====== DATASET EXTRACT
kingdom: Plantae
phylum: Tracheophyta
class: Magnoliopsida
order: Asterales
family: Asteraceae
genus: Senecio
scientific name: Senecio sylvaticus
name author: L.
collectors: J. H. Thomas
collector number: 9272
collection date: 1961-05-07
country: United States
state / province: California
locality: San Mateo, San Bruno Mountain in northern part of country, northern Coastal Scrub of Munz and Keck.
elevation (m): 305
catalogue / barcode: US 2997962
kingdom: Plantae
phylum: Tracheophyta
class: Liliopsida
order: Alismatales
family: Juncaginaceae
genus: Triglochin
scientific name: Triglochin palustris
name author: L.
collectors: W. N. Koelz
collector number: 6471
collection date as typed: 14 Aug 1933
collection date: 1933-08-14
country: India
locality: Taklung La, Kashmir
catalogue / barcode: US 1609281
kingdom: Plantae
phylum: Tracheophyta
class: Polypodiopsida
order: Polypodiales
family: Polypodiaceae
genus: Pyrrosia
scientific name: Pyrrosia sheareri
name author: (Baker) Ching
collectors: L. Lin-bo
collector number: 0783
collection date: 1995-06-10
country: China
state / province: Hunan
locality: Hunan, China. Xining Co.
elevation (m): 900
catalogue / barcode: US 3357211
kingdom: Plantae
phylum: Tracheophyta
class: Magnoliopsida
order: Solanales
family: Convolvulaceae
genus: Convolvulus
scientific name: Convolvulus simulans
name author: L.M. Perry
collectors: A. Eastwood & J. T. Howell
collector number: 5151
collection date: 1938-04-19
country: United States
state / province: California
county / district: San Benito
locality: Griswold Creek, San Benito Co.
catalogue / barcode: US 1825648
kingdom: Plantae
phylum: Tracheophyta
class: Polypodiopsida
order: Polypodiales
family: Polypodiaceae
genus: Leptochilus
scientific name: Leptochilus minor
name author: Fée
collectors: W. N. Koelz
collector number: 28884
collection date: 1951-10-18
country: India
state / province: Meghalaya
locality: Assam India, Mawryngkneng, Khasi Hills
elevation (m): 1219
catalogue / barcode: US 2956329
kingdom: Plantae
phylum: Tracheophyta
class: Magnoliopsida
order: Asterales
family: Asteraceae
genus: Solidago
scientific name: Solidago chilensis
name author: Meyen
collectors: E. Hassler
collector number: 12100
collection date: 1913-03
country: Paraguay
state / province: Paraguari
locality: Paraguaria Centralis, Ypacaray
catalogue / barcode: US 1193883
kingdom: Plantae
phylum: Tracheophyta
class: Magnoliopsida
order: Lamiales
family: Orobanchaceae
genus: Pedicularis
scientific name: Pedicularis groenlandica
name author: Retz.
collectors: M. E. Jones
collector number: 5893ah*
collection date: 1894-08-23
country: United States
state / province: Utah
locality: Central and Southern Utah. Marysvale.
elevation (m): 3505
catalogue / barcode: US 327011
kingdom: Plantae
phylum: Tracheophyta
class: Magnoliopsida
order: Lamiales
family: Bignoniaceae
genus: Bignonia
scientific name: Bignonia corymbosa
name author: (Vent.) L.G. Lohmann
============
SET PROBLEM – Set down all of the rows above again, line for line, with every character unchanged.

THE SOLUTION –
kingdom: Plantae
phylum: Tracheophyta
class: Magnoliopsida
order: Asterales
family: Asteraceae
genus: Senecio
scientific name: Senecio sylvaticus
name author: L.
collectors: J. H. Thomas
collector number: 9272
collection date: 1961-05-07
country: United States
state / province: California
locality: San Mateo, San Bruno Mountain in northern part of country, northern Coastal Scrub of Munz and Keck.
elevation (m): 305
catalogue / barcode: US 2997962
kingdom: Plantae
phylum: Tracheophyta
class: Liliopsida
order: Alismatales
family: Juncaginaceae
genus: Triglochin
scientific name: Triglochin palustris
name author: L.
collectors: W. N. Koelz
collector number: 6471
collection date as typed: 14 Aug 1933
collection date: 1933-08-14
country: India
locality: Taklung La, Kashmir
catalogue / barcode: US 1609281
kingdom: Plantae
phylum: Tracheophyta
class: Polypodiopsida
order: Polypodiales
family: Polypodiaceae
genus: Pyrrosia
scientific name: Pyrrosia sheareri
name author: (Baker) Ching
collectors: L. Lin-bo
collector number: 0783
collection date: 1995-06-10
country: China
state / province: Hunan
locality: Hunan, China. Xining Co.
elevation (m): 900
catalogue / barcode: US 3357211
kingdom: Plantae
phylum: Tracheophyta
class: Magnoliopsida
order: Solanales
family: Convolvulaceae
genus: Convolvulus
scientific name: Convolvulus simulans
name author: L.M. Perry
collectors: A. Eastwood & J. T. Howell
collector number: 5151
collection date: 1938-04-19
country: United States
state / province: California
county / district: San Benito
locality: Griswold Creek, San Benito Co.
catalogue / barcode: US 1825648
kingdom: Plantae
phylum: Tracheophyta
class: Polypodiopsida
order: Polypodiales
family: Polypodiaceae
genus: Leptochilus
scientific name: Leptochilus minor
name author: Fée
collectors: W. N. Koelz
collector number: 28884
collection date: 1951-10-18
country: India
state / province: Meghalaya
locality: Assam India, Mawryngkneng, Khasi Hills
elevation (m): 1219
catalogue / barcode: US 2956329
kingdom: Plantae
phylum: Tracheophyta
class: Magnoliopsida
order: Asterales
family: Asteraceae
genus: Solidago
scientific name: Solidago chilensis
name author: Meyen
collectors: E. Hassler
collector number: 12100
collection date: 1913-03
country: Paraguay
state / province: Paraguari
locality: Paraguaria Centralis, Ypacaray
catalogue / barcode: US 1193883
kingdom: Plantae
phylum: Tracheophyta
class: Magnoliopsida
order: Lamiales
family: Orobanchaceae
genus: Pedicularis
scientific name: Pedicularis groenlandica
name author: Retz.
collectors: M. E. Jones
collector number: 5893ah*
collection date: 1894-08-23
country: United States
state / province: Utah
locality: Central and Southern Utah. Marysvale.
elevation (m): 3505
catalogue / barcode: US 327011
kingdom: Plantae
phylum: Tracheophyta
class: Magnoliopsida
order: Lamiales
family: Bignoniaceae
genus: Bignonia
scientific name: Bignonia corymbosa
name author: (Vent.) L.G. Lohmann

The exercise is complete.